CoreMessage

Client News

Amendment would prohibit Citizens Property Insurance from covering near-shore homes

Saturday, March 12, 2011 | Tallahassee Democrat | By: Paul Flemming

What they agree on is that Citizens charges artificially low rates for the high-risk policies and the subsidy encourages development where it shouldn’t, and otherwise might not be.

Sen. Alan Hays, R-Umatilla, intends to offer an amendment to an existing insurance bill that would prohibit Citizens from writing policies on new construction, or remodels of existing structures, seaward of the Coastal Construction Control Line.

“My goal is to depopulate Citizens, to make it as small as we can make it as rapidly as we can,” Hays said.

Hays would also raise the cap on increases for Citizens customers to 25 percent on individual policies.

A current “glide path” of rate increases for Citizens’ 1.2 million homeowners policies is capped at 10 percent. The increases are aimed at making the insurer better able to pay losses and minimize the assessments all insurance consumers could face after big hurricane losses. Hays said Citizens estimates a probable maximum loss of $13.7 billion if a one-in-100-year hurricane makes landfall in Florida.

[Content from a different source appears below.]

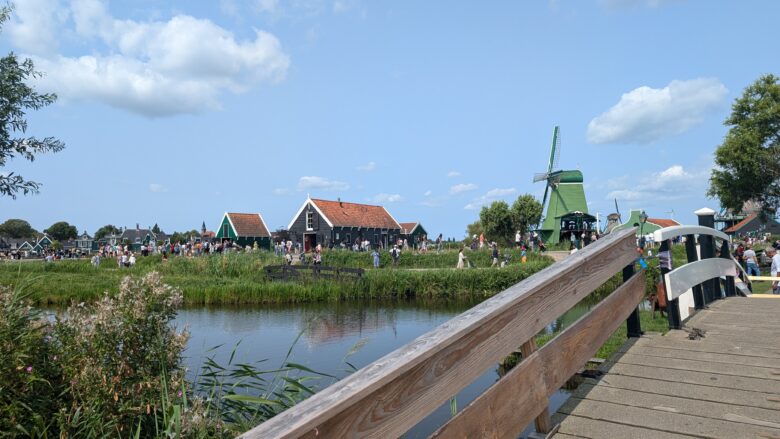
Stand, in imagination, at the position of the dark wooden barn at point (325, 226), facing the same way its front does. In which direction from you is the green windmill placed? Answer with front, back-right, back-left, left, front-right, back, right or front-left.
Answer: back-left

“We don’t know what bad is until we see that $13.7-billion deficit, and that’s just for one storm,” Hays said.

The 10-percent cap on rate increases was hotly debated when it was instituted two years ago and while it was under review by state regulators. Hays said he’d discussed his legislation with Gov. Rick Scott, whom Hays described as supportive.

The Office of Insurance Regulation “supports the bill in its current form,” said Jack McDermott, director of communications for OIR. Hayes was joined by disparate groups that support the proposal for different reasons.

Manley Fuller, president of the Florida Wildlife Federation, joined Hays in support of his bill at a Friday press conference. Fuller, along with Charles Pattison, president of 1000 Friends of Florida, said the state’s subsidy of insurance costs encourages damaging development in fragile coastal environments. Also on board are fiscal conservatives and small-government advocates.

“Government should not be doing something the private sector does,” said Scott Osteen, director of the Tallahassee Tea Party.